Report on Fuego (Guatemala) — 15 August-21 August 2012
Smithsonian / US Geological Survey Weekly Volcanic Activity Report,
15 August-21 August 2012
Managing Editor: Sally Kuhn Sennert
Please cite this report as:
Global Volcanism Program, 2012. Report on Fuego (Guatemala). In: Sennert, S K (ed.), Weekly Volcanic Activity Report, 15 August-21 August 2012. Smithsonian Institution and US Geological Survey.
14.473°N, 90.88°W; summit elev. 3763 m
All times are local (unless otherwise noted)
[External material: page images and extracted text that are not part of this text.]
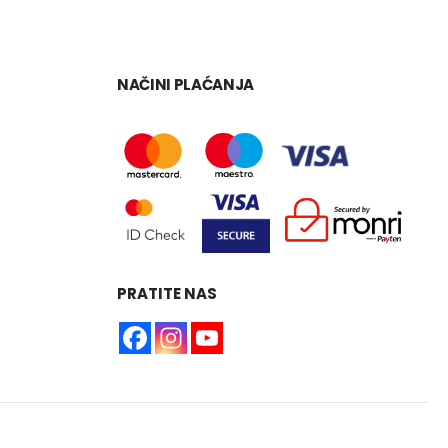
NAČINI PLAĆANJA
PRATITE NAS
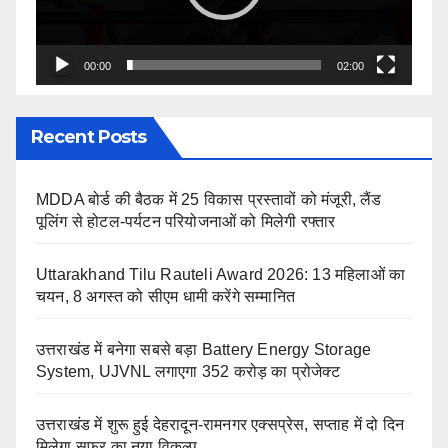
00:00
02:00
Recent Posts
MDDA बोर्ड की बैठक में 25 विकास प्रस्तावों को मंजूरी, लैंड
पूलिंग से होटल-पर्यटन परियोजनाओं को मिलेगी रफ्तार
Uttarakhand Tilu Rauteli Award 2026: 13 महिलाओं का
चयन, 8 अगस्त को सीएम धामी करेंगे सम्मानित
उत्तराखंड में बनेगा सबसे बड़ा Battery Energy Storage
System, UJVNL लगाएगा 352 करोड़ का प्रोजेक्ट
उत्तराखंड में शुरू हुई देहरादून-रामनगर एक्सप्रेस, सप्ताह में दो दिन
मिलेगा सफर का नया विकल्प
INSIVUMEH reported that during 15-16 and 18-21 August lava flows from Fuego traveled 250-500 m down the Taniluyá drainage (SW), generating block avalanches that reached vegetated areas. On 17 August 20-m-wide lahars traveled SE down the Las Lajas and El Júte drainages, carrying blocks 1.5 m in diameter. Steam rose from the deposits in Las Lajas. Explosions were heard during 18-29 August but weather conditions prevented observations. Explosions during 19-21 August produced ash plumes that rose 100-300 m above the crater and drifted N, NW, W, and SW. Incandescent material was ejected 40-100 m above the crater at night. In a special report issued on 21 August, INSIVUMEH stated that seismicity had increased, along with degassing and rumbling sounds. Incandescent material was ejected 150 m above the crater, and lava flows traveled 500 m down the El Júte and Taniluyá drainages, generating block avalanches that reached vegetated areas.
Geological Summary. Volcán Fuego, one of Central America's most active volcanoes, is also one of three large stratovolcanoes overlooking Guatemala's former capital, Antigua. The scarp of an older edifice, Meseta, lies between Fuego and Acatenango to the north. Construction of Meseta dates back to about 230,000 years and continued until the late Pleistocene or early Holocene. Collapse of Meseta may have produced the massive Escuintla debris-avalanche deposit, which extends about 50 km onto the Pacific coastal plain. Growth of the modern Fuego volcano followed, continuing the southward migration of volcanism that began at the mostly andesitic Acatenango. Eruptions at Fuego have become more mafic with time, and most historical activity has produced basaltic rocks. Frequent vigorous historical eruptions have been recorded since the onset of the Spanish era in 1524, and have produced major ashfalls, along with occasional pyroclastic flows and lava flows.